Redirect Checker
Paste URLs to trace full redirect chains, spot loops, and see final destinations. Built for quick QA runs and migration audits.
Redirect checker for SEO migrations, link hygiene, and QA
This free redirect checker traces every hop in a redirect chain, flags loops, and shows the final status code so you can confirm that users and bots land on the right page. Whether you are running a domain migration, cleaning 301 redirect chains, or validating affiliate links, a fast redirect chain analyzer keeps crawl budget healthy and prevents soft 404s. Paste your URLs above, run parallel checks, and download results if you also use our HTTP Status Checker for status spot-checks.
Use this tool as a bulk redirect checker online to catch chained redirects (301 to 302 to 200), temporary redirects left from experiments, and accidental redirect loops that waste PageRank. Pair it with the Broken Links Checker to remove dead links and the Link Extractor to pull URLs from pages before testing. Clean redirect paths improve crawl efficiency and protect your Lighthouse and Core Web Vitals scores by avoiding extra hops.
High-volume SEO teams can run up to 50 parallel checks to audit redirect hygiene after site restructures, CMS migrations, or HTTPS upgrades. For large spreadsheets of URLs, split them by section and verify critical templates first: product pages, blog posts, and top landing pages. Redirect validation is essential for canonicalization, hreflang, and link equity preservation. If you are building XML sitemaps, validate final destinations here and then regenerate with the XML & HTML Sitemap Generator to ensure every entry resolves with a 200.
Redirect best practices: keep chains short (one hop where possible), use 301 for permanent moves, avoid redirecting to mixed-protocol pages, and make sure canonical URLs and sitemap URLs match the final destination. Monitor affiliate and outbound links the same way to avoid losing revenue when partners change landing pages. If you work with CDNs or edge rules, confirm device or country-based redirects still return the right status codes and do not block bots.
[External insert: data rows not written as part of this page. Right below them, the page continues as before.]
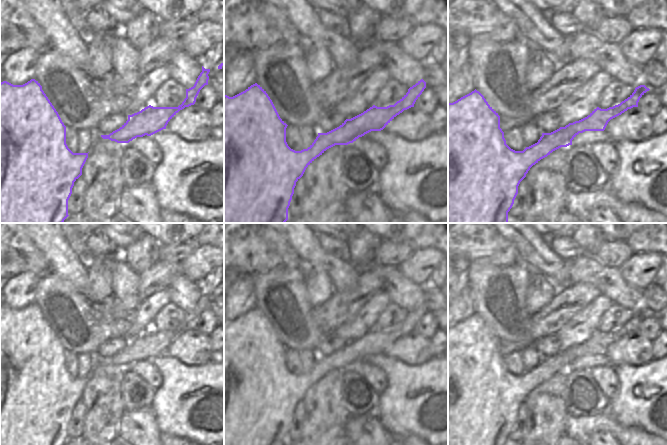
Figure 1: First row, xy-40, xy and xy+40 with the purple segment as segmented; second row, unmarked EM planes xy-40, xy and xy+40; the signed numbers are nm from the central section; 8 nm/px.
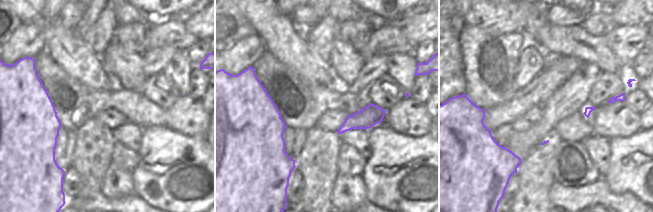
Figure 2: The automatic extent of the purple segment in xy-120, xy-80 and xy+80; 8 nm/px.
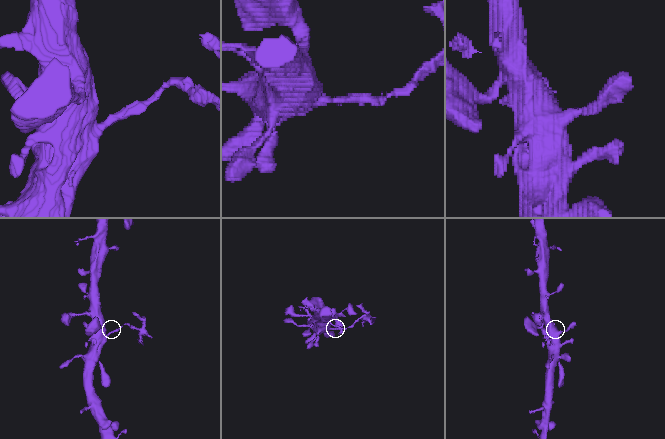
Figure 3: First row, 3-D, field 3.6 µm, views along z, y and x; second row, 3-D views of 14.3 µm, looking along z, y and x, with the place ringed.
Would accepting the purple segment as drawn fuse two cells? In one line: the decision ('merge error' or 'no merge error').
merge error

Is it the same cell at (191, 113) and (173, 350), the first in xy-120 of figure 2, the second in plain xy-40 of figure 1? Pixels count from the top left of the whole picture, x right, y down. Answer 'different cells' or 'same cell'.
same cell

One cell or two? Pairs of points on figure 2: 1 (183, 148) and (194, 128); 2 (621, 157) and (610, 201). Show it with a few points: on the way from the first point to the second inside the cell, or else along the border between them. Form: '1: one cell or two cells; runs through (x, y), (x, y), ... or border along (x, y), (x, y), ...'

How to use the redirect chain checker effectively
- Paste URLs (one per line) or comma-separated into the input box.
- Set max redirects (up to 20) to control crawl depth for long chains.
- Choose parallel checks (keep under 50 to avoid rate limits from target hosts).
- Run the scan and review final status, final URL, and hop-by-hop chain.
- Fix loops or long chains, then retest until you see a clean 200 at the end.
After cleaning redirects, submit key URLs to Search Console and resubmit your sitemap. If you need to verify headers or content on the final page, combine this redirect tracer with the Ping Multiple URLs tool for uptime checks and the Server Status Checker for quick health reads.
When to run a redirect audit
- Before and after a domain migration or HTTPS migration to confirm 301s point to the new canonical URLs.
- When cleaning legacy 302 redirects left after A/B tests or seasonal campaigns.
- During content pruning to ensure removed URLs point to relevant alternatives instead of soft 404s.
- After restructuring URL patterns (e.g., /blog/ to /resources/) to prevent redirect chains that waste crawl budget.
- For affiliate programs to verify every outbound link resolves to a live destination.
Redirect checker for SEO: tips to reduce loss of link equity
Search engines follow 3xx hops, but long chains dilute authority and can slow crawling. Keep a single 301 from old to new, avoid mixed 301-302 sequences, and make sure canonical tags and sitemaps match the final URL. Monitor redirect loops because they block crawlers and increase bounce rates. When retiring pages, redirect to the closest topical match, not just the homepage. Run regular audits with this redirect chain analyzer and the SEO Audit Tool to catch regressions.
FAQ: redirect checker, loops, and status codes
What is a redirect chain checker?
A redirect chain checker is a tool that follows every 3xx hop from a starting URL to the final destination, listing status codes and target URLs. It helps find chains, loops, and incorrect destinations.
How do I detect redirect loops?
This tool automatically stops when it sees the same URL twice, flags a loop, and reports the looped URL. Fix loops by updating rules so each path resolves once to a 200.
Does a 302 pass SEO value?
302 is temporary and may not consolidate signals. For permanent moves, use 301. Use this checker to find lingering 302s after tests and convert them to 301s when ready.
How many redirects are too many?
Best practice is one hop. Two is acceptable during phased migrations. More than three can slow crawling and dilute equity. Keep max hops low and update rules to shorten chains.
Can I check hundreds of URLs?
Yes. Paste them in bulk and keep concurrency reasonable (under 50). For very large lists, batch by folder or template and pair with the Bulk Redirect Checker to export results.
Related tools for technical SEO workflows
- HTTP Status Checker to validate live status codes after fixes.
- Broken Links Checker to remove 404s across your site map.
- XML & HTML Sitemap Generator to refresh sitemaps once redirects are clean.
- Internal Linking Assistant to strengthen internal signals to the new URLs.
- SEO Audit Tool for holistic checks after migration.